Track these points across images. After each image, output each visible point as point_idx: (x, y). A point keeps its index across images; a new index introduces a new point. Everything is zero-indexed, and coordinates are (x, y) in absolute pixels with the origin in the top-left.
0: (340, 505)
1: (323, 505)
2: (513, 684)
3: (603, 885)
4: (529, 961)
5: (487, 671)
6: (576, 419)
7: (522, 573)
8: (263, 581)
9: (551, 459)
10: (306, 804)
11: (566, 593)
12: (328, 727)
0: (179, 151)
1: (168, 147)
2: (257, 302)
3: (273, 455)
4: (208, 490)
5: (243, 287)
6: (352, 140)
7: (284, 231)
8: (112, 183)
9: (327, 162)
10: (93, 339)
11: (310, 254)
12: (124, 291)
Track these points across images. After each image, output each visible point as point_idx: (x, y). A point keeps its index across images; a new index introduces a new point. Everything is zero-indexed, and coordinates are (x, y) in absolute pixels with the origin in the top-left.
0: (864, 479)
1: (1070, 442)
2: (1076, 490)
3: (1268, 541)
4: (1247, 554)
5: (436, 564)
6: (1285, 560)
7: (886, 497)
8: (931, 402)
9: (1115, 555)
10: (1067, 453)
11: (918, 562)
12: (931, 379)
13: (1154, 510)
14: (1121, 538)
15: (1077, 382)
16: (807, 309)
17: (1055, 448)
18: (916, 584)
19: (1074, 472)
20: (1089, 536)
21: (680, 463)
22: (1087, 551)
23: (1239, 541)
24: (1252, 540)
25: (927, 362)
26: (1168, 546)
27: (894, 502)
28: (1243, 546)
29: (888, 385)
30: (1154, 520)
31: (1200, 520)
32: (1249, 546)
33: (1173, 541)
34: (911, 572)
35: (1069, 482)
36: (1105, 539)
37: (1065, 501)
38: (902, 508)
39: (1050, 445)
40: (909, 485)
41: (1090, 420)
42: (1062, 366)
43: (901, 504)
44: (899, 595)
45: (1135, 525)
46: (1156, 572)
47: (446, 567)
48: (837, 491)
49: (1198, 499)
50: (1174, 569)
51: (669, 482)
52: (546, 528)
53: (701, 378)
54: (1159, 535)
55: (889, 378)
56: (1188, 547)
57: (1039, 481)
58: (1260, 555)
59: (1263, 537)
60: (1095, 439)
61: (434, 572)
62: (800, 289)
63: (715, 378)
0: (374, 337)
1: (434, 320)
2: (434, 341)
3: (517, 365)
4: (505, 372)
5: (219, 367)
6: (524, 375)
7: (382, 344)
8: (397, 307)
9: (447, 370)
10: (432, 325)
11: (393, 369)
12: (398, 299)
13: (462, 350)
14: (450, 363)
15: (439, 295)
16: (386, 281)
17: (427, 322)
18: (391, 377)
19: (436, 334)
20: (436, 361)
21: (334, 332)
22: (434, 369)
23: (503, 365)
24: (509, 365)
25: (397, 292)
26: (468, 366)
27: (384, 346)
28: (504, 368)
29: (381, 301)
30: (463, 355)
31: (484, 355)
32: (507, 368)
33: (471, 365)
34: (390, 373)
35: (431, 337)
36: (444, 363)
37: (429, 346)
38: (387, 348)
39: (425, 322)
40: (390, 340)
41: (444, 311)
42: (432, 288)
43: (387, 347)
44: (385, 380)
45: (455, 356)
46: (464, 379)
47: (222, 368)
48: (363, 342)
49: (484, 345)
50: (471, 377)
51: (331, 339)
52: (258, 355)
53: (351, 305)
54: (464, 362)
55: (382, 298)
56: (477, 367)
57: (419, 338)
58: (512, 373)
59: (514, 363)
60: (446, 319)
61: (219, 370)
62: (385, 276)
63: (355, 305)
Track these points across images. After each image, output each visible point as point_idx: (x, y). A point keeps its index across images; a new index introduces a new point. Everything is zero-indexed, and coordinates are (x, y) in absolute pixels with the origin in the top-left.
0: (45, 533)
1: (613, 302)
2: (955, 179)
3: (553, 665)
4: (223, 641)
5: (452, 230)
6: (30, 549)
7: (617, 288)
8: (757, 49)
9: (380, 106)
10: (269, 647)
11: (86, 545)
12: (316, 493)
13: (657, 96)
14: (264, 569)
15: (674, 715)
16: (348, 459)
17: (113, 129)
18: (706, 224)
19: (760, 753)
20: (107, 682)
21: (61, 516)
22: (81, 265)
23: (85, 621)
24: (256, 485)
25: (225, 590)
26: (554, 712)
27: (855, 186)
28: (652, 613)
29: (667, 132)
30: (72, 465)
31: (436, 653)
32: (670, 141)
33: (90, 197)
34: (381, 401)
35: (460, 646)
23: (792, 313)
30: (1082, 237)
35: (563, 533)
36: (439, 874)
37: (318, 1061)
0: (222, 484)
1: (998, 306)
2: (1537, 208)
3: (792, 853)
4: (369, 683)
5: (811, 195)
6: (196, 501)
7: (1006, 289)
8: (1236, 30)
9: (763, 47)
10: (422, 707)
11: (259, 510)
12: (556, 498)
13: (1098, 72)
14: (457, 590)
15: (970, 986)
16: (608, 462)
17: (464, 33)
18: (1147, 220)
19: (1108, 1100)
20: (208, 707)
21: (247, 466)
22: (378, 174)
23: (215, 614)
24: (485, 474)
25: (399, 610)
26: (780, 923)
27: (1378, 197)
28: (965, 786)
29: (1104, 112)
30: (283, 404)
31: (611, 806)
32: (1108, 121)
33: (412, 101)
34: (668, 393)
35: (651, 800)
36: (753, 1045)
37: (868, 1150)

________________

**Instructions for the task:**
Give the lines of the items above as a numbered list, leaving out any blank lines.

**Response box:**
1. Track these points across images. After each image, output each visible point as point_idx: (x, y). A point keeps its index across images; a new index introduces a new point. Everything is zero-indexed, and coordinates are (x, y) in absolute pixels with the origin in the top-left.
2. 0: (340, 505)
3. 1: (323, 505)
4. 2: (513, 684)
5. 3: (603, 885)
6. 4: (529, 961)
7. 5: (487, 671)
8. 6: (576, 419)
9. 7: (522, 573)
10. 8: (263, 581)
11. 9: (551, 459)
12. 10: (306, 804)
13. 11: (566, 593)
14. 12: (328, 727)
15. 0: (179, 151)
16. 1: (168, 147)
17. 2: (257, 302)
18. 3: (273, 455)
19. 4: (208, 490)
20. 5: (243, 287)
21. 6: (352, 140)
22. 7: (284, 231)
23. 8: (112, 183)
24. 9: (327, 162)
25. 10: (93, 339)
26. 11: (310, 254)
27. 12: (124, 291)
28. Track these points across images. After each image, output each visible point as point_idx: (x, y). A point keeps its index across images; a new index introduces a new point. Everything is zero-indexed, and coordinates are (x, y) in absolute pixels with the origin in the top-left.
29. 0: (864, 479)
30. 1: (1070, 442)
31. 2: (1076, 490)
32. 3: (1268, 541)
33. 4: (1247, 554)
34. 5: (436, 564)
35. 6: (1285, 560)
36. 7: (886, 497)
37. 8: (931, 402)
38. 9: (1115, 555)
39. 10: (1067, 453)
40. 11: (918, 562)
41. 12: (931, 379)
42. 13: (1154, 510)
43. 14: (1121, 538)
44. 15: (1077, 382)
45. 16: (807, 309)
46. 17: (1055, 448)
47. 18: (916, 584)
48. 19: (1074, 472)
49. 20: (1089, 536)
50. 21: (680, 463)
51. 22: (1087, 551)
52. 23: (1239, 541)
53. 24: (1252, 540)
54. 25: (927, 362)
55. 26: (1168, 546)
56. 27: (894, 502)
57. 28: (1243, 546)
58. 29: (888, 385)
59. 30: (1154, 520)
60. 31: (1200, 520)
61. 32: (1249, 546)
62. 33: (1173, 541)
63. 34: (911, 572)
64. 35: (1069, 482)
65. 36: (1105, 539)
66. 37: (1065, 501)
67. 38: (902, 508)
68. 39: (1050, 445)
69. 40: (909, 485)
70. 41: (1090, 420)
71. 42: (1062, 366)
72. 43: (901, 504)
73. 44: (899, 595)
74. 45: (1135, 525)
75. 46: (1156, 572)
76. 47: (446, 567)
77. 48: (837, 491)
78. 49: (1198, 499)
79. 50: (1174, 569)
80. 51: (669, 482)
81. 52: (546, 528)
82. 53: (701, 378)
83. 54: (1159, 535)
84. 55: (889, 378)
85. 56: (1188, 547)
86. 57: (1039, 481)
87. 58: (1260, 555)
88. 59: (1263, 537)
89. 60: (1095, 439)
90. 61: (434, 572)
91. 62: (800, 289)
92. 63: (715, 378)
93. 0: (374, 337)
94. 1: (434, 320)
95. 2: (434, 341)
96. 3: (517, 365)
97. 4: (505, 372)
98. 5: (219, 367)
99. 6: (524, 375)
100. 7: (382, 344)
101. 8: (397, 307)
102. 9: (447, 370)
103. 10: (432, 325)
104. 11: (393, 369)
105. 12: (398, 299)
106. 13: (462, 350)
107. 14: (450, 363)
108. 15: (439, 295)
109. 16: (386, 281)
110. 17: (427, 322)
111. 18: (391, 377)
112. 19: (436, 334)
113. 20: (436, 361)
114. 21: (334, 332)
115. 22: (434, 369)
116. 23: (503, 365)
117. 24: (509, 365)
118. 25: (397, 292)
119. 26: (468, 366)
120. 27: (384, 346)
121. 28: (504, 368)
122. 29: (381, 301)
123. 30: (463, 355)
124. 31: (484, 355)
125. 32: (507, 368)
126. 33: (471, 365)
127. 34: (390, 373)
128. 35: (431, 337)
129. 36: (444, 363)
130. 37: (429, 346)
131. 38: (387, 348)
132. 39: (425, 322)
133. 40: (390, 340)
134. 41: (444, 311)
135. 42: (432, 288)
136. 43: (387, 347)
137. 44: (385, 380)
138. 45: (455, 356)
139. 46: (464, 379)
140. 47: (222, 368)
141. 48: (363, 342)
142. 49: (484, 345)
143. 50: (471, 377)
144. 51: (331, 339)
145. 52: (258, 355)
146. 53: (351, 305)
147. 54: (464, 362)
148. 55: (382, 298)
149. 56: (477, 367)
150. 57: (419, 338)
151. 58: (512, 373)
152. 59: (514, 363)
153. 60: (446, 319)
154. 61: (219, 370)
155. 62: (385, 276)
156. 63: (355, 305)
157. Track these points across images. After each image, output each visible point as point_idx: (x, y). A point keeps its index across images; a new index introduces a new point. Everything is zero-indexed, and coordinates are (x, y) in absolute pixels with the origin in the top-left.
158. 0: (45, 533)
159. 1: (613, 302)
160. 2: (955, 179)
161. 3: (553, 665)
162. 4: (223, 641)
163. 5: (452, 230)
164. 6: (30, 549)
165. 7: (617, 288)
166. 8: (757, 49)
167. 9: (380, 106)
168. 10: (269, 647)
169. 11: (86, 545)
170. 12: (316, 493)
171. 13: (657, 96)
172. 14: (264, 569)
173. 15: (674, 715)
174. 16: (348, 459)
175. 17: (113, 129)
176. 18: (706, 224)
177. 19: (760, 753)
178. 20: (107, 682)
179. 21: (61, 516)
180. 22: (81, 265)
181. 23: (85, 621)
182. 24: (256, 485)
183. 25: (225, 590)
184. 26: (554, 712)
185. 27: (855, 186)
186. 28: (652, 613)
187. 29: (667, 132)
188. 30: (72, 465)
189. 31: (436, 653)
190. 32: (670, 141)
191. 33: (90, 197)
192. 34: (381, 401)
193. 35: (460, 646)
194. 23: (792, 313)
195. 30: (1082, 237)
196. 35: (563, 533)
197. 36: (439, 874)
198. 37: (318, 1061)
199. 0: (222, 484)
200. 1: (998, 306)
201. 2: (1537, 208)
202. 3: (792, 853)
203. 4: (369, 683)
204. 5: (811, 195)
205. 6: (196, 501)
206. 7: (1006, 289)
207. 8: (1236, 30)
208. 9: (763, 47)
209. 10: (422, 707)
210. 11: (259, 510)
211. 12: (556, 498)
212. 13: (1098, 72)
213. 14: (457, 590)
214. 15: (970, 986)
215. 16: (608, 462)
216. 17: (464, 33)
217. 18: (1147, 220)
218. 19: (1108, 1100)
219. 20: (208, 707)
220. 21: (247, 466)
221. 22: (378, 174)
222. 23: (215, 614)
223. 24: (485, 474)
224. 25: (399, 610)
225. 26: (780, 923)
226. 27: (1378, 197)
227. 28: (965, 786)
228. 29: (1104, 112)
229. 30: (283, 404)
230. 31: (611, 806)
231. 32: (1108, 121)
232. 33: (412, 101)
233. 34: (668, 393)
234. 35: (651, 800)
235. 36: (753, 1045)
236. 37: (868, 1150)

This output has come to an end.